Knights of Badassdom
Director: Joe Lynch
Writers: Kevin Dreyfuss and Matt Wall
Recommended? Not really, no.
Bechdel Test: See below.
It’s never any fun when your culture is represented by outsiders. Geeks know this as much as anyone—we’re much maligned, us people who favor strange costumes and make-believe. So like plenty of geeks, I’ve been waiting around for Knights of Badassdom for awhile now—finally, a film for us, by us. In fact, I’ve been waiting several years now. (There was a whole kerfluffle between the director and the studio that set it back a number of years and left us with a cut that is not what the director intended.)
But, well, if this is what geeks have to say about geek culture… then this is not our proudest day.
At the beginning of the film, a group of LARPers (Live Action Roleplayers) have their games ruined by a bunch of camo-wearing rednecks with paintball guns. Oh, the jocks… the geek’s natural enemy.
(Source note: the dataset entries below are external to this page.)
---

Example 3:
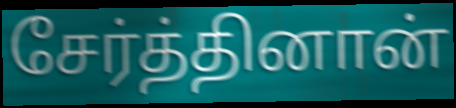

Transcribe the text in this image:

சேர்த்தினான்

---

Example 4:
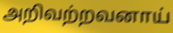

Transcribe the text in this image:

அறிவற்றவனாய்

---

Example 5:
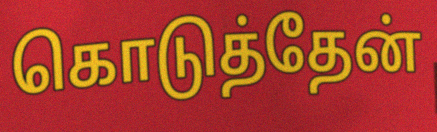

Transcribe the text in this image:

கொடுத்தேன்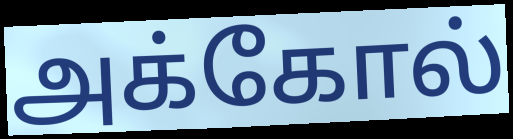
அக்கோல்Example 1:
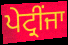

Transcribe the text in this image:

ਪੇਟ੍ਰੀਂਜਾ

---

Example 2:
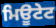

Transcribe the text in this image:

ਮਿਊਟੇਟ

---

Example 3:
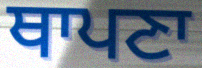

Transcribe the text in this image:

ਥਾਪਣਾ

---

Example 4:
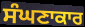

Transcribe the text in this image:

ਸੰਘਣਾਕਾਰ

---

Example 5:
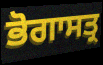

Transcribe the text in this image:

ਭੋਗਾਸਤ੍ਰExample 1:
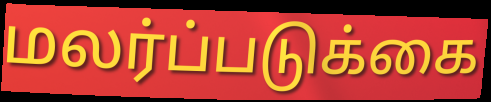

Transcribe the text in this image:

மலர்ப்படுக்கை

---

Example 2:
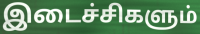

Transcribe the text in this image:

இடைச்சிகளும்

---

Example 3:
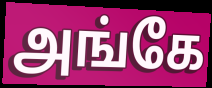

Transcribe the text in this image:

அங்கே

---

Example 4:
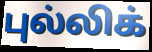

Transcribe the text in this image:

புல்லிக்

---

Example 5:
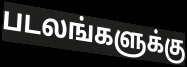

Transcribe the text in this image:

படலங்களுக்குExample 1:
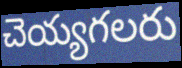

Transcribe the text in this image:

చెయ్యగలరు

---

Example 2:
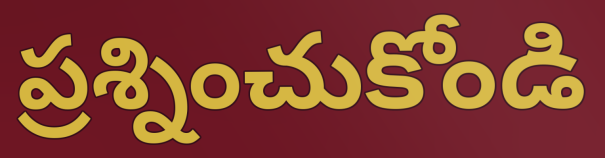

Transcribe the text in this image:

ప్రశ్నించుకోండి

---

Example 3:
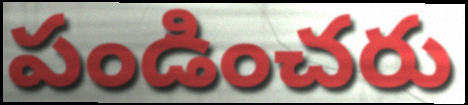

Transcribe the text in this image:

పండించరు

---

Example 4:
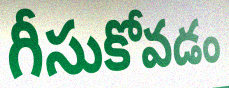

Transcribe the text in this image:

గీసుకోవడం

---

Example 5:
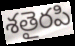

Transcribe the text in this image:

శతైరపి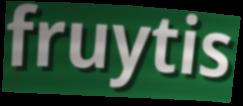
fruytisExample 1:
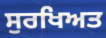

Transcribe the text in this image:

ਸੁਰਖਿਅਤ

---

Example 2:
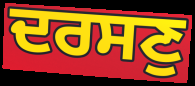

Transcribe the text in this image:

ਦਰਸਣੁ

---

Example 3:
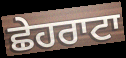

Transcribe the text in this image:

ਛੇਹਰਾਟਾ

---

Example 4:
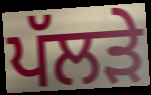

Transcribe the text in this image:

ਪੱਲੜੇ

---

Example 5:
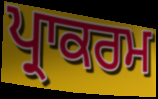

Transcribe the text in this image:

ਪ੍ਰਾਕਰਮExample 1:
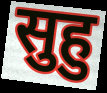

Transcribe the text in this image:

सुहु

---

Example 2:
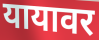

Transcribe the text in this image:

यायावर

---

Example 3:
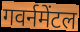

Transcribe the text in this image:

गवर्नमेंटल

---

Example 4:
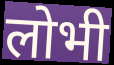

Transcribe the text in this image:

लोभी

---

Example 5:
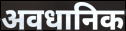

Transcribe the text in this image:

अवधानिक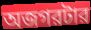
অজগরটারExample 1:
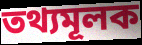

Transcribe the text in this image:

তথ্যমূলক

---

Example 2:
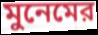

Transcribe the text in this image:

মুনেমের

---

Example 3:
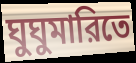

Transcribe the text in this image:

ঘুঘুমারিতে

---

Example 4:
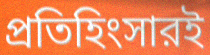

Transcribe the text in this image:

প্রতিহিংসারই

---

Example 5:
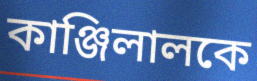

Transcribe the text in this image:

কাঞ্জিলালকেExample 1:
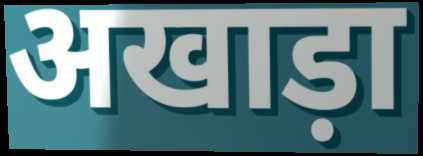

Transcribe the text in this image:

अखाड़ा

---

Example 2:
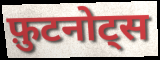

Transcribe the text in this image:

फ़ुटनोट्स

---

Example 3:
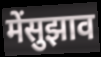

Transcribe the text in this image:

मेंसुझाव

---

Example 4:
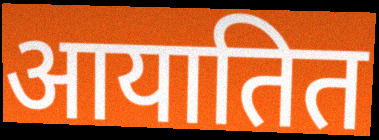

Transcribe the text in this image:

आयातित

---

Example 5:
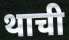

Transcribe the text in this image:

थाचीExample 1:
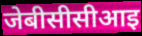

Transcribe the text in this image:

जेबीसीसीआइ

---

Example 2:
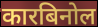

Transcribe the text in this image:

कारबिनोल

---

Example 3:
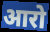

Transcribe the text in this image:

आरो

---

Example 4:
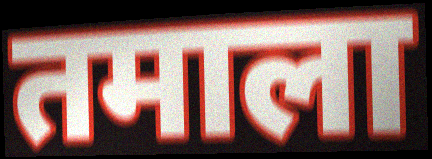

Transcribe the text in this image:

तमाला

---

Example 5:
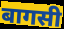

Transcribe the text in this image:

बागसी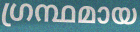
ഗ്രന്ഥമായ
I’m sympathetic to the LARPer’s plight.
But after all the homophobic jokes and casual sexism out of the mouths of the LARPers, I’m not so sure they’ve got a leg to stand on as being better people than their paintballing antagonists.
One review seemed to think that the sexist rhetoric in the film was a clever nod to the immature sexual jokes found within geek culture without actually perpetuating that sexism, and I’d like to believe that interpretation. But I don’t. There’s a whole scene where two characters banter in character about one’s “sea hag” of a wife. It’s subtitled in “out of character” English as how his bitch of a wife is making him clean the garage. The love interest is ogled openly by men who talk about her “+3 ass.” An upset woman is told (for laughs) that maybe she’s having her monthlies.
The primary antagonist of the film? It’s the protagonist’s ex-girlfriend, summoned from hell as a succubus, who goes around and seduces people and then rips their hearts out. Subtle.
The film passes the Bechdel test if a demon from hell counts as a woman.
Oh, the elf is gay? Oh man, didn’t see that one coming. Wait, yes I did. (That said, he has some of the best lines in the movie, in the one scene he’s in before his death).
Are we not better than this? Because what I’m looking at when I see this film is a film that’s more sexist than mainstream culture. I didn’t even know that was possible.
Outside all the above, it’s kind of an entertaining B-movie and I’m always a sucker for when roleplayers are forced to make the decision to actually fight evil. And credit where it’s due, I didn’t catch a single little person joke about Peter Dinklage’s character, and one of the LARPer kings was in a wheelchariot. I’m also always drawn to “hurray for the losers, fuck the social climbers” narratives.
So maybe I should just “man up” and try to enjoy the movie.
Your feelings about this sort of reminded me about my feelings after seeing Fanboys. I had been excited to see it because Ernest Cline worked on it, and I really enjoed his book Ready Player One. But there was just so much sexism and, well, the kind of shit that I expect from a mainstream piece of crap movie like fucking Road Trip. Not from something about geeks by geeks. BIG SIGH.